Content warning: suicide, depression
The tragic death of Chester Bennington, lead singer of Linkin Park, burns to this day.
We’ve seen celebrity deaths. Michael Jackson’s was a shocking event that shook media and fans for months. I still remember my mother crying in her room as Whitney Houston’s funeral came to a close. My roommate’s mother mourned at work when we learned Prince left us for the doves in the sky.
But when Chester Bennington passed from suicide, I felt my world shatter.
During my middle school years in the midst of the bullying and isolation due to loving anime, I sought solace in many bands. Linkin Park was one of the top three that really expressed my emotions through music in ways I struggled to. Songs like “Numb” and “Breaking the Habit” perfectly articulated what it was like to feel alone in the world when trying to reach out. “Somewhere I Belong” gave the longing to find a place to be in without judgment.

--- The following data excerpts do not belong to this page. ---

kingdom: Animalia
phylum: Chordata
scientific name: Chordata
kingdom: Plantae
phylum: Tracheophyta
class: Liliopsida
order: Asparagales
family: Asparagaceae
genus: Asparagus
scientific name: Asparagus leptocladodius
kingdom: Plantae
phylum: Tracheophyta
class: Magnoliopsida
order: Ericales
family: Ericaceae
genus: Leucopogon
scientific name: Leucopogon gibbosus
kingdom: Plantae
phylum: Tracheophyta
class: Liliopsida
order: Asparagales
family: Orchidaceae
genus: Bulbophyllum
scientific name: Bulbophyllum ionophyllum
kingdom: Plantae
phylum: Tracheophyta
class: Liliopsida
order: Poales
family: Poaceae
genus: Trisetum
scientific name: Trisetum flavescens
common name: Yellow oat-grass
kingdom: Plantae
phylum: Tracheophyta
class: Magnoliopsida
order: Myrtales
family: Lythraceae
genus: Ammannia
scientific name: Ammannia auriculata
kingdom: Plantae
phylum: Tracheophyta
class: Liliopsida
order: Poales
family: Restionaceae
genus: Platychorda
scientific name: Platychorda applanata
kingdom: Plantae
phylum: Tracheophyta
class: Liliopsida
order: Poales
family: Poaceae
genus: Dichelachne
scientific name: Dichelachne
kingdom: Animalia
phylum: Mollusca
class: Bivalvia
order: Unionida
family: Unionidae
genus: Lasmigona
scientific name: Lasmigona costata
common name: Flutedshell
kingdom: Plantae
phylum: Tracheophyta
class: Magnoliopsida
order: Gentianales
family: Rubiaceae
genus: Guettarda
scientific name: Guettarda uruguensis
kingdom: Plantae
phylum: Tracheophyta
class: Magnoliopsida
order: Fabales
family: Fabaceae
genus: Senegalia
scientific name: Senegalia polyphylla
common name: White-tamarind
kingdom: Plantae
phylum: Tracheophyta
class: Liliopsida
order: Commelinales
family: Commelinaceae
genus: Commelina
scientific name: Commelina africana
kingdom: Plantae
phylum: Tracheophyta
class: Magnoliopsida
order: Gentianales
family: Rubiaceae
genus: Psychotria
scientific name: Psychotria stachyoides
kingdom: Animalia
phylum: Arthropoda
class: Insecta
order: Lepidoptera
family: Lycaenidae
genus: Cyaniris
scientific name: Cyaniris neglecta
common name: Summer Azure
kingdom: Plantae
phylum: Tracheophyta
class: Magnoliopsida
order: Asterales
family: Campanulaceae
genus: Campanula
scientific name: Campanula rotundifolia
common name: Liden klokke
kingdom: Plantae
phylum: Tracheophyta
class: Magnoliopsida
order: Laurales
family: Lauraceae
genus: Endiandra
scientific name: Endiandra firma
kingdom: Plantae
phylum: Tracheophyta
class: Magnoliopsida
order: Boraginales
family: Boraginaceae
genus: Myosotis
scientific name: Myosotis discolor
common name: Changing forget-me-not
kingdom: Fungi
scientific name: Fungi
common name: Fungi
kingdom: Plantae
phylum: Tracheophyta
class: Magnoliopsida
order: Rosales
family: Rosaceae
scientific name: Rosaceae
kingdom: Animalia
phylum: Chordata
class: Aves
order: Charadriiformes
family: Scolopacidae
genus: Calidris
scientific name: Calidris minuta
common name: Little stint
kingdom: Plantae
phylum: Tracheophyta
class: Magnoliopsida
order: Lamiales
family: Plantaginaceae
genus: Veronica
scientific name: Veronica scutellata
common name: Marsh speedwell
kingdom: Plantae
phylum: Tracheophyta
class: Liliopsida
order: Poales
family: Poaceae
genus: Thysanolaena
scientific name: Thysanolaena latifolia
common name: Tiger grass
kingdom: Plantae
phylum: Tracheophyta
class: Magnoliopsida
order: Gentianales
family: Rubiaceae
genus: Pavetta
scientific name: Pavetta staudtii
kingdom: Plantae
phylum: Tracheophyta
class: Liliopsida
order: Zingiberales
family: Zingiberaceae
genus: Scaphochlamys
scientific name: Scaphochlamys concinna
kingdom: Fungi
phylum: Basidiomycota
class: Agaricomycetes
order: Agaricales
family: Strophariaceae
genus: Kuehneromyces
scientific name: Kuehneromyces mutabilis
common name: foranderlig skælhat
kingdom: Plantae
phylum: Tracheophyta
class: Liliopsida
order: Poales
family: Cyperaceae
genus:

Chester showed that others feel the same way.
Artists create beauty out of pain, and Chester Bennington flawlessly did that. Suffering from addiction and growing up with traumatic life experiences, he turned those stories into music. That music connected with those who didn’t have a support system, a healthy coping mechanism, a light in their lives. It spoke to Black kids. Black nerds especially connected with Linkin Park as they forever dealt with the mental health issues stigmatized by the community. We couldn’t speak about the bullying, the loneliness, the fear, the confusion of not knowing our place in the world outside of hate. Linkin Park connected with Black nerds like me.
So when news of Chester’s suicide spread through media, I felt empty. To see someone fight for so long and so hard struggle to keep going on, I too felt that in my core. For many, there was a loss for what to do seeing our beacon, the one who validated our pain, leave us.
He got us through so much, and one year later his music still has a powerful affect.
One year later and us Black nerds are still going to Linkin Park when we feel like the outcasts. One year later and “What I’ve Done” is still beautiful outside the Transformers soundtrack. It’s been a year and the pain will probably never truly fade. But, the appreciation and love for the person who helped us know our demons did not define us will never change.
We love you.
We thank you.
Rest in peace. Rest in power.
If you or someone you love needs help, please call the National Suicide Prevention Hotline at 1-800-273-8255 or speak to their counselors online.